■ Aufgabe: Prüfen Sie, ob die folgenden Aussagen mit dem nachstehenden Protokollauszug übereinstimmen, und belegen Sie jedes Ja oder Nein mit der entscheidenden Stelle im Wortlaut. (a) Für GRin Ing Leeb ist eine Redezeit von 15 Minuten vorgesehen. (b) StR Mailath-Pokorny wird um 13 Uhr erwartet. (c) GRin Ing Leeb bezeichnet das Ressort als den größten Budgetposten.

■ Lesetext:
- - - - -

09.00.59Entschuldigt für heute sind GR Mag Dr Wansch und GRin Mag Wurzer. StR Mailath-Pokorny wird um 13 Uhr kommen. Er befindet sich gerade auf der Rückreise von einer Dienstreise. Einzelne Personen sind zeitweise entschuldigt, und ich erlaube mir, sie jetzt nicht vorzulesen.

 

09.01.00Wir kommen nun zur Beratung der Geschäftsgruppe Bildung, Jugend, Information und Sport. Zu Wort gemeldet ist Frau GRin Ing Leeb. Ich erteile es ihr. Ihre geplante Redezeit beträgt 12 Minuten, und so wird es auch eingestellt. – Bitte schön.

 

9.01.52GRin Ing Isabella Leeb (ÖVP-Klub der Bundeshauptstadt Wien)|: Einen wunderschönen guten Morgen, sehr geehrter Herr Vorsitzender! Herr Stadtrat! Guten Morgen, meine sehr geehrten Damen und Herren!

 

Ich freue mich, dass das Budget für die Ressortgruppe Bildung, Jugend, Sport und Information an so einem prominenten Platz positioniert ist, denn es ist ja immerhin der zweitgrößte Budgetposten, wenn man es nach Ressorts betrachtet. Wir haben es ja gestern auch von StRin Brauner gehört, die für das Ressort zuständig ist, dass sie einen besonderen Schwerpunkt auf das Thema Bildung legt. Das ist richtig und das ist gut so. StRin Brauner hat gemeint, Investitionen in unsere Kinder sind Investitionen in die Zukunft. Auch das ist richtig. Das können wir nur vollinhaltlich unterstützen und mittragen.

 

Der beitragsfreie Kindergarten, meine sehr geehrten Damen und Herren, macht ja im Rahmen dieses Budgets einen Löwenanteil aus, aber vielleicht kann man sich an der Einführung dieses beitragsfreien Kindergartens einmal anschauen, ob man es nicht ein bisschen besser machen hätte können.

- - - - -

■ Erfasste Daten:
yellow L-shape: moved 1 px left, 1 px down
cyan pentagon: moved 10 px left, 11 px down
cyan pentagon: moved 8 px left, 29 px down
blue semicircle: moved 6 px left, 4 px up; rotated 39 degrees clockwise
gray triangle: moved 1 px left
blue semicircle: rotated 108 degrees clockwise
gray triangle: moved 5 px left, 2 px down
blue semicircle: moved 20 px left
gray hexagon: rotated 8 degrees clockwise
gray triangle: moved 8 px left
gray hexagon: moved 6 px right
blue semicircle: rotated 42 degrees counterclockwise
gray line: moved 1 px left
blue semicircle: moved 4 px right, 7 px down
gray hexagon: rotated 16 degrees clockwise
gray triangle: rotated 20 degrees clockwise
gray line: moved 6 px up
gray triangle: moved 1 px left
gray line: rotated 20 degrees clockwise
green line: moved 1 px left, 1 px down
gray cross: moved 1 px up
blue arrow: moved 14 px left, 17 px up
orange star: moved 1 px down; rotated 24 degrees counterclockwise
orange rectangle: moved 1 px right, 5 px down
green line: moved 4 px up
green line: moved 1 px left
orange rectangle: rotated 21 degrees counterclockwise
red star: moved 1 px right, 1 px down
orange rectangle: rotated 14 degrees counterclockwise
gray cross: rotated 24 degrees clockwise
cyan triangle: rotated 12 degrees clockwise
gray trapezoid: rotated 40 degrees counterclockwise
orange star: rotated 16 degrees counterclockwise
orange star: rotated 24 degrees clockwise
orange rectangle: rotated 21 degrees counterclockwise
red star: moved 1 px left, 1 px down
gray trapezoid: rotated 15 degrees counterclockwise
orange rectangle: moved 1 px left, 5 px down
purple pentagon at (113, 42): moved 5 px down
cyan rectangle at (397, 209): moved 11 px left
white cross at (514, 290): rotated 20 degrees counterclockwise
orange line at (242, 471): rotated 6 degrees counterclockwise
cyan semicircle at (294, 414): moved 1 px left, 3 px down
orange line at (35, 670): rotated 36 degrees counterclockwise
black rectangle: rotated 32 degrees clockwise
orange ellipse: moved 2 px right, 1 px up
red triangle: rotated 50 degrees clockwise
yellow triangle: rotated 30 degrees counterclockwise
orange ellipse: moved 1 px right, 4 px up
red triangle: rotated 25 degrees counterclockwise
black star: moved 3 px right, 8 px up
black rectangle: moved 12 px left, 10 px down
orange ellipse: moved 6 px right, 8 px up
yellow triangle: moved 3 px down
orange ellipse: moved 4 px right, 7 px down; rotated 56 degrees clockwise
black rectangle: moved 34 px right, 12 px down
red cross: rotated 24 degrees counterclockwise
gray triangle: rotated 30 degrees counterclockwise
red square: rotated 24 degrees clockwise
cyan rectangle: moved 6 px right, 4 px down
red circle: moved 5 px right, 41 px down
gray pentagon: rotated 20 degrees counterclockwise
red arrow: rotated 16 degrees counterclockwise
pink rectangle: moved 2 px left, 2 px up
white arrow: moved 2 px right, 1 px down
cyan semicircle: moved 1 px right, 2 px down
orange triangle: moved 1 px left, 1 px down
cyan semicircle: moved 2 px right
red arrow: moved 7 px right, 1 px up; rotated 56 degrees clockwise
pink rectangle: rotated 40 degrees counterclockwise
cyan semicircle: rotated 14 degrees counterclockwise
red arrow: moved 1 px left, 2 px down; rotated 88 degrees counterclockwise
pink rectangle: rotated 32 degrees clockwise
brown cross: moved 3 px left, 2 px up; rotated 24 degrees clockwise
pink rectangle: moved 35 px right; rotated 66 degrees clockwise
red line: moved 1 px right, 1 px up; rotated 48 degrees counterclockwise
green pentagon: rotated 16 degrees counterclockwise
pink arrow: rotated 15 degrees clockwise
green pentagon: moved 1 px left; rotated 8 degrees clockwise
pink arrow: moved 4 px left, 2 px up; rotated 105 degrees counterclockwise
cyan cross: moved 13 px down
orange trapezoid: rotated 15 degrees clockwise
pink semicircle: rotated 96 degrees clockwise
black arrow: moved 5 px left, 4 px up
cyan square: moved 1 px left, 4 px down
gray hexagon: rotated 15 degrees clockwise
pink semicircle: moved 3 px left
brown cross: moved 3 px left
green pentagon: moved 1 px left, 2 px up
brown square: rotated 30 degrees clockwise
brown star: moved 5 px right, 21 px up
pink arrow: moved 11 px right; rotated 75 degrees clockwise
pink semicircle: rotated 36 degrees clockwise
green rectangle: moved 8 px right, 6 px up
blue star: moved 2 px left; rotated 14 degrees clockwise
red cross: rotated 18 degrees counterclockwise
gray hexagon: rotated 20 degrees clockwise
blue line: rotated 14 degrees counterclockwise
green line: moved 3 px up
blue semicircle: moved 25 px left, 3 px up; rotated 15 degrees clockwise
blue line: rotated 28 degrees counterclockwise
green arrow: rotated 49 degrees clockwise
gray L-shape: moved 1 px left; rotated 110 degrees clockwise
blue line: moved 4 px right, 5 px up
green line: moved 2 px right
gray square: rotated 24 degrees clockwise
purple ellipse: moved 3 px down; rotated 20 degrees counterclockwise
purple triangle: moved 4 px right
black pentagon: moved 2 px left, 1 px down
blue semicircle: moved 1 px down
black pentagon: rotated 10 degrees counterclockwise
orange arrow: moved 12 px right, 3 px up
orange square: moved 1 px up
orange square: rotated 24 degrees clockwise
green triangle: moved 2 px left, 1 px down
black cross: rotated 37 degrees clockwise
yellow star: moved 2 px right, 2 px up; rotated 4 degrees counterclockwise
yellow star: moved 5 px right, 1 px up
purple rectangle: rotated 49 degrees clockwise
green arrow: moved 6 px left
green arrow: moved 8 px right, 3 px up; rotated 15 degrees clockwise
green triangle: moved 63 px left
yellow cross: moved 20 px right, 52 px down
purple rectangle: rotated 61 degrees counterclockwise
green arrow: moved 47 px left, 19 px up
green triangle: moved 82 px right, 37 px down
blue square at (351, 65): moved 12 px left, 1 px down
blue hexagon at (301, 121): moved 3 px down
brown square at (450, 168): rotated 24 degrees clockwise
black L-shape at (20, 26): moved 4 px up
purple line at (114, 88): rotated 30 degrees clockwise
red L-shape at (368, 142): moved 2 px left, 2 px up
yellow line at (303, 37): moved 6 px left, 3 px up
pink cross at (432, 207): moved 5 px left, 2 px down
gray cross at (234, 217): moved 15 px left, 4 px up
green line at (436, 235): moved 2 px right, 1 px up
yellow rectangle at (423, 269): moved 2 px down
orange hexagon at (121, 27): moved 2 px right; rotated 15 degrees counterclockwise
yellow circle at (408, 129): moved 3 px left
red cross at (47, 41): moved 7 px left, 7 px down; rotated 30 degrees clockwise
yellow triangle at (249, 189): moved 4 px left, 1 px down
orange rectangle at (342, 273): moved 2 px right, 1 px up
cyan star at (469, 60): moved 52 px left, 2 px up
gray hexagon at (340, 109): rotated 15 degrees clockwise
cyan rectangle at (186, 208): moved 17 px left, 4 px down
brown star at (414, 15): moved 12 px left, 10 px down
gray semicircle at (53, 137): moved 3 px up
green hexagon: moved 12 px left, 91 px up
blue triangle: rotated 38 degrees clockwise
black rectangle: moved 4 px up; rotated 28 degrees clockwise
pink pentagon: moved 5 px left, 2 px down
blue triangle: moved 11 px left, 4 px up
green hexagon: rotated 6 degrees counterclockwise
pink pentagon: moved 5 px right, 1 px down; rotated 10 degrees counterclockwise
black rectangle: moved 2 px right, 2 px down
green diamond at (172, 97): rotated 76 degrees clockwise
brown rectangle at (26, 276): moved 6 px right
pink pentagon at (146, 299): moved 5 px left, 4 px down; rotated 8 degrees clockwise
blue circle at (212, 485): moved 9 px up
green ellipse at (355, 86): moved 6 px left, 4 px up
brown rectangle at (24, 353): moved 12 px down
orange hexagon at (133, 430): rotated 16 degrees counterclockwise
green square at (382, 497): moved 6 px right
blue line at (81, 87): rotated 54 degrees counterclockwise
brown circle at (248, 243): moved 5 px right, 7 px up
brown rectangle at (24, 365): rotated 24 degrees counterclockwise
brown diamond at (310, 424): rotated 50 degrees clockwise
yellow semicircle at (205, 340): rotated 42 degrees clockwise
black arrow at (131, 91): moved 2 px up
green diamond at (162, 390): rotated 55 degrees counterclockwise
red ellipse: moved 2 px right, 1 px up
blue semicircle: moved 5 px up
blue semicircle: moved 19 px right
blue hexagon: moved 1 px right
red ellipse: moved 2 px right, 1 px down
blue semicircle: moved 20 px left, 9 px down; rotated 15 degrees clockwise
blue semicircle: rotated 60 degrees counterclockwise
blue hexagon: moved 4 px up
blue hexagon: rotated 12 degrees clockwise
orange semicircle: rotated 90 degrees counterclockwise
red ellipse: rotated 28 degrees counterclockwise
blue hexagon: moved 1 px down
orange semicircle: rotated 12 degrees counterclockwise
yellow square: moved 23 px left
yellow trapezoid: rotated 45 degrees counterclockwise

- - - - -

■ Antwort:
(a) Nein – „Ihre geplante Redezeit beträgt 12 Minuten“
(b) Ja – „StR Mailath-Pokorny wird um 13 Uhr kommen.“
(c) Nein – „denn es ist ja immerhin der zweitgrößte Budgetposten, wenn man es nach Ressorts betrachtet“